What you are asked to do: Gather each line of the entries below that includes "this".

[Records from a data collection]
################

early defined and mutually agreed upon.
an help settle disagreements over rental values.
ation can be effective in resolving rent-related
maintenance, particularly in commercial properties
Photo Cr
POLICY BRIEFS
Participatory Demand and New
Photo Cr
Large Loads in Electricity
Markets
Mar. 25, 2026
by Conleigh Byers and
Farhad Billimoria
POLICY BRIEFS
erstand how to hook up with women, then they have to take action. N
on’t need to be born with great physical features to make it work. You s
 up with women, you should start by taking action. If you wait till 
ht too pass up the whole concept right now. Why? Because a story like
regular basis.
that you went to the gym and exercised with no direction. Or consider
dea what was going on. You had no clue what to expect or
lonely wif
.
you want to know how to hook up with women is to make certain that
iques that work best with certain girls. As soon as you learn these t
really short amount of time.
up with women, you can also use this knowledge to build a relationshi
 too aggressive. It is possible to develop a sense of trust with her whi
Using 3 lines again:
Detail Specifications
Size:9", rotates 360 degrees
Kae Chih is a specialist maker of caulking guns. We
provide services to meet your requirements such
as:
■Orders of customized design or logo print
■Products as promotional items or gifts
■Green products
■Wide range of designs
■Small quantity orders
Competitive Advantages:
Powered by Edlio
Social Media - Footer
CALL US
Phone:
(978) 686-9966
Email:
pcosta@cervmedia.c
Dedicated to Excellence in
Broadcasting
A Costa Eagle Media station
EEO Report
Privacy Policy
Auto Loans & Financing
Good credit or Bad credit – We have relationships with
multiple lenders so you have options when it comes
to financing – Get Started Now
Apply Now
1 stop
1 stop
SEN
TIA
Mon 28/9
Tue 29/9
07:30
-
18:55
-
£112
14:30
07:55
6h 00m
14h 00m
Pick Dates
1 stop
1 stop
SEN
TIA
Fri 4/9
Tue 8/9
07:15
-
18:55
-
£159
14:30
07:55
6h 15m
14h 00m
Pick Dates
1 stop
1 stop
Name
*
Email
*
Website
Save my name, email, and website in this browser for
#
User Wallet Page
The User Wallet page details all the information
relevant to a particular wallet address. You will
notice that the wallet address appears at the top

################

Completed task:
up with women, you can also use this knowledge to build a relationshi
Save my name, email, and website in this browser for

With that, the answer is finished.